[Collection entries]
◆ ◆ ◆ ◆ ◆ ◆ ◆

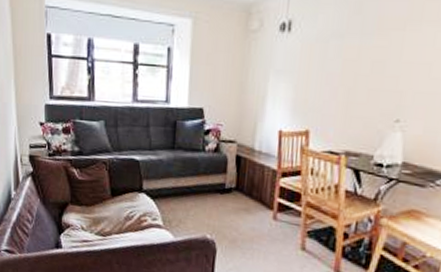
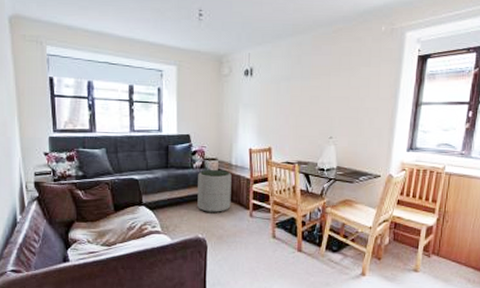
ottoman: none [207,154,253,210] -> present [197,169,232,212]

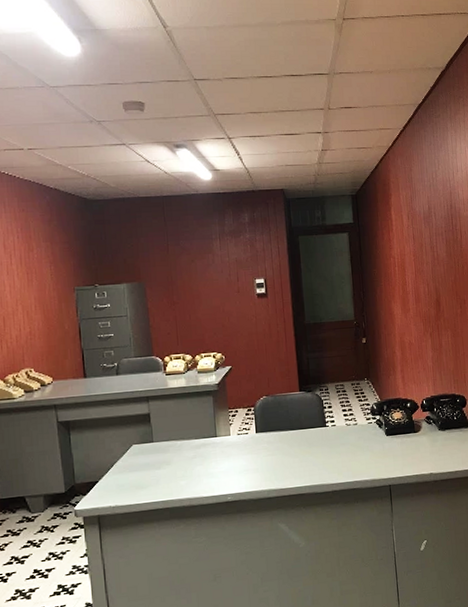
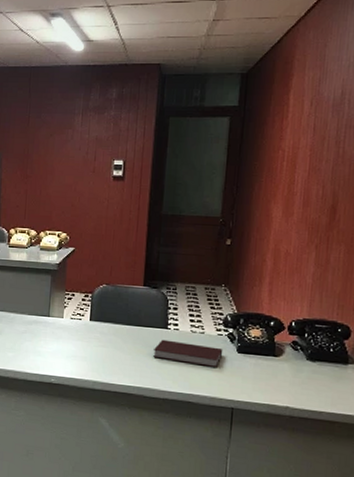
notebook: none [317,434,375,456] -> present [153,339,223,367]

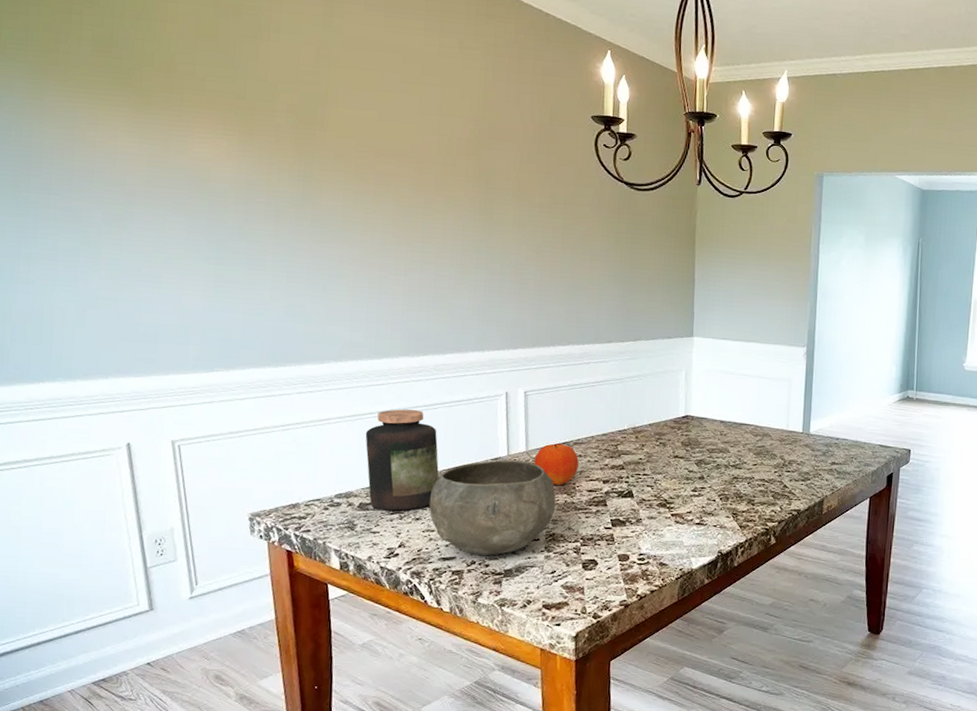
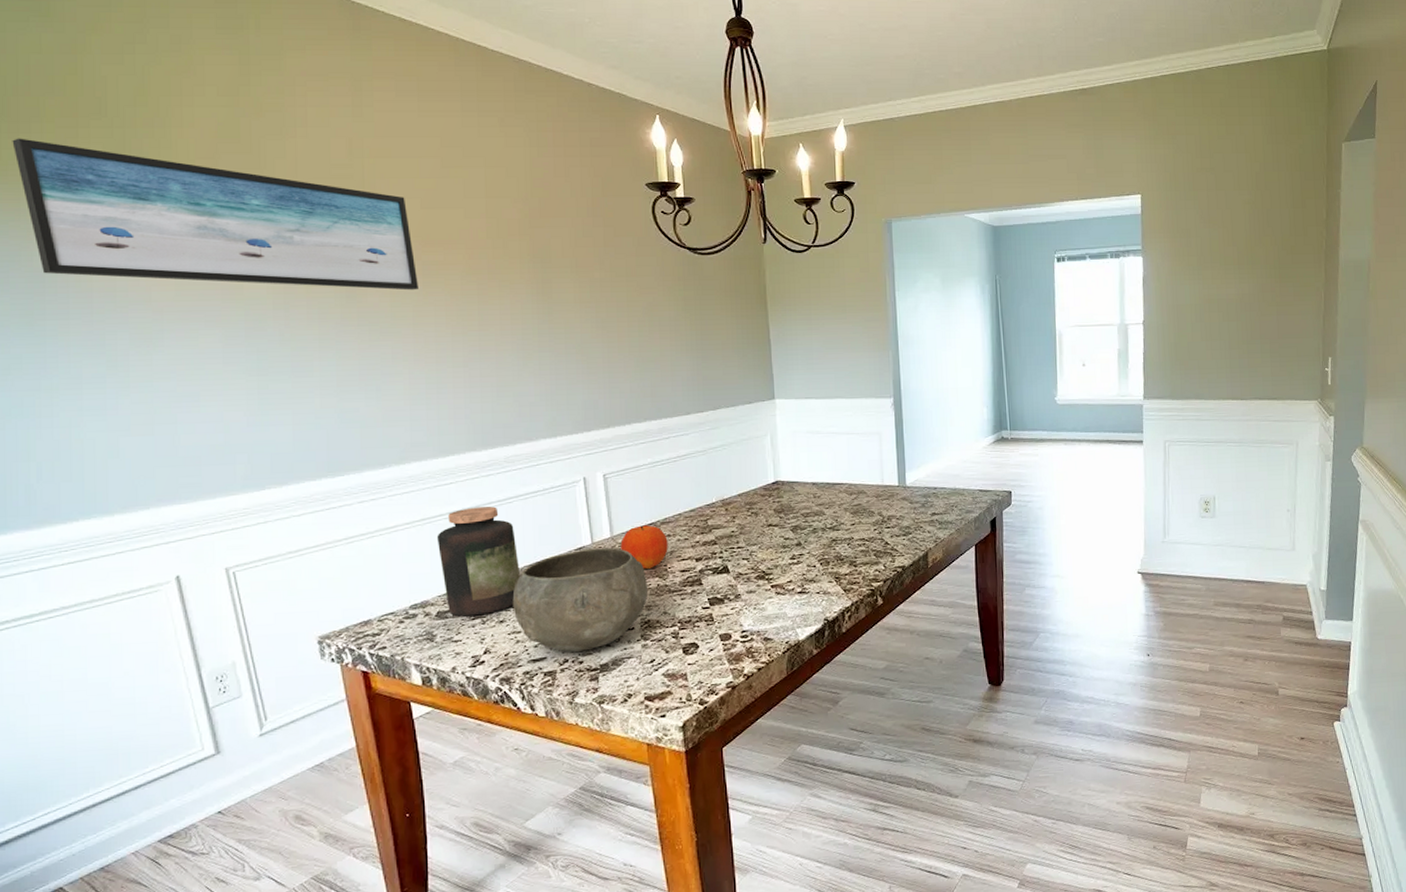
wall art: none [11,18,370,198] -> present [12,138,418,291]

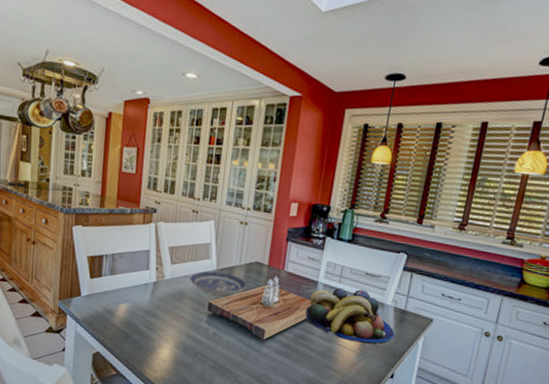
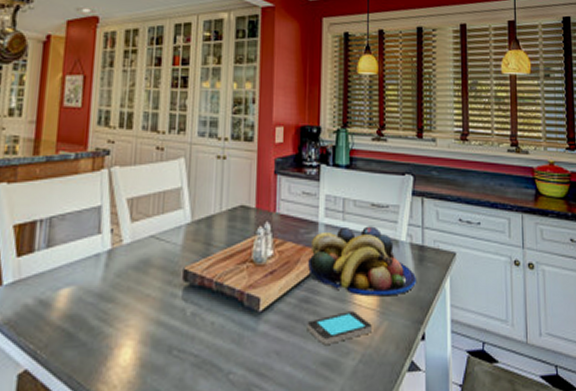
plate: present [190,271,247,296] -> none [157,225,231,257]
smartphone: none [299,349,351,370] -> present [307,311,372,344]

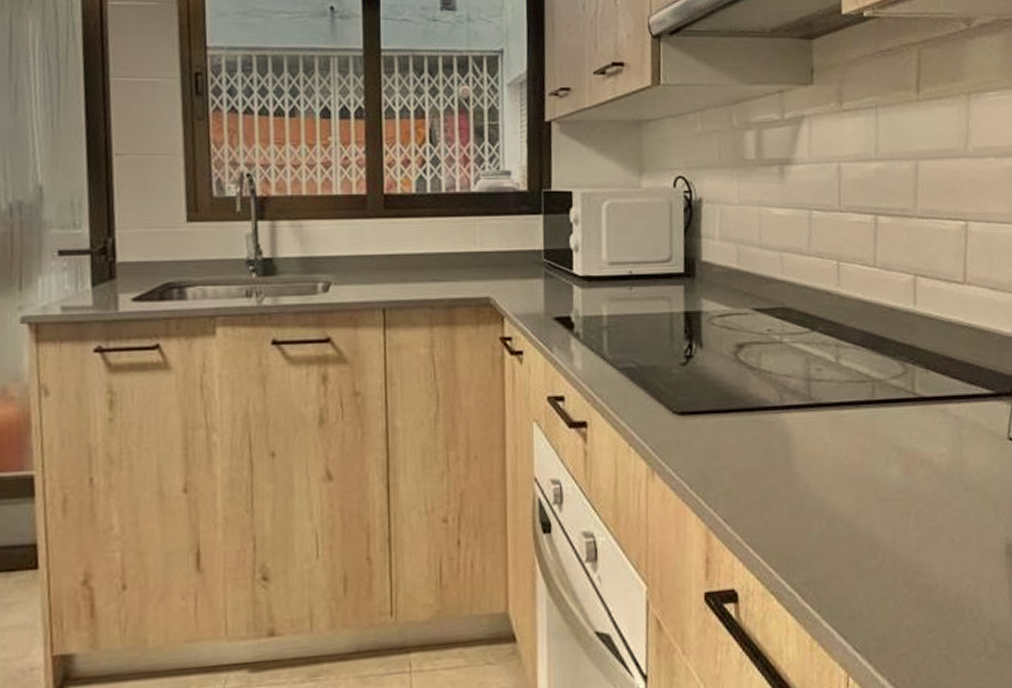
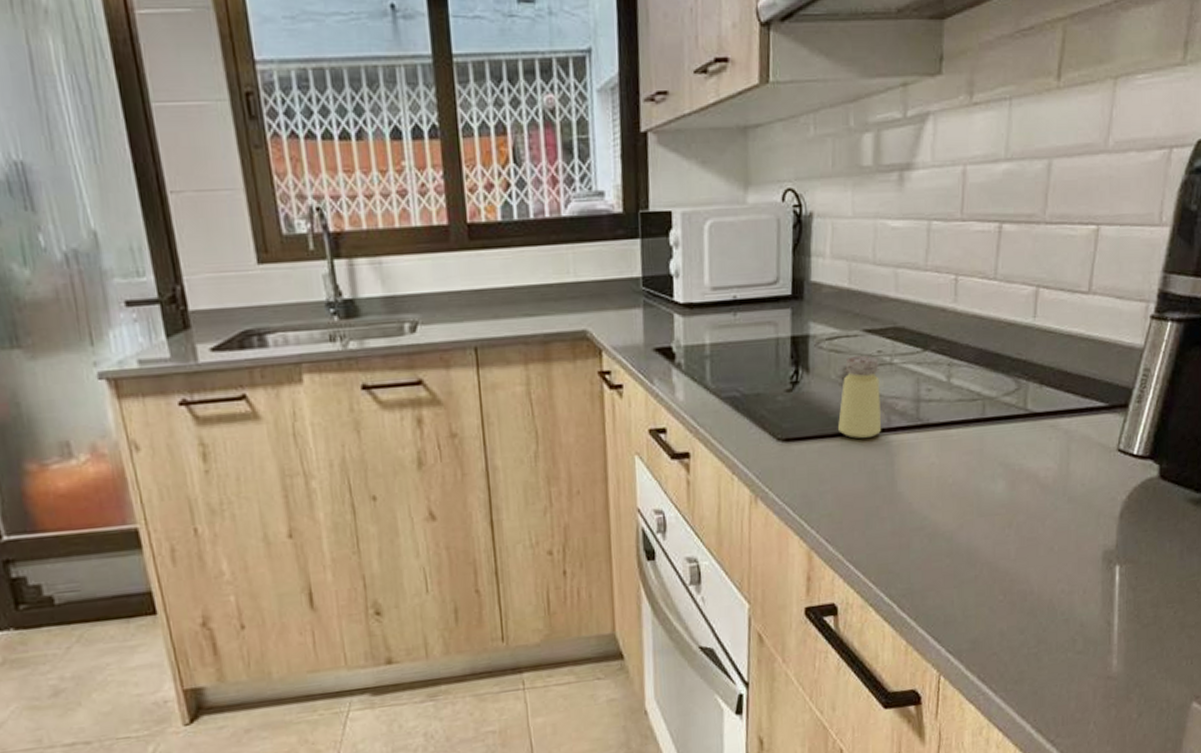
saltshaker: none [732,332,774,416] -> present [838,355,881,439]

◆ ◆ ◆ ◆ ◆ ◆ ◆

Problem to work on:
Reproduce the records above word for word, without the images.

Response to this exercise:
ottoman: none [207,154,253,210] -> present [197,169,232,212]

notebook: none [317,434,375,456] -> present [153,339,223,367]

wall art: none [11,18,370,198] -> present [12,138,418,291]

plate: present [190,271,247,296] -> none [157,225,231,257]
smartphone: none [299,349,351,370] -> present [307,311,372,344]

saltshaker: none [732,332,774,416] -> present [838,355,881,439]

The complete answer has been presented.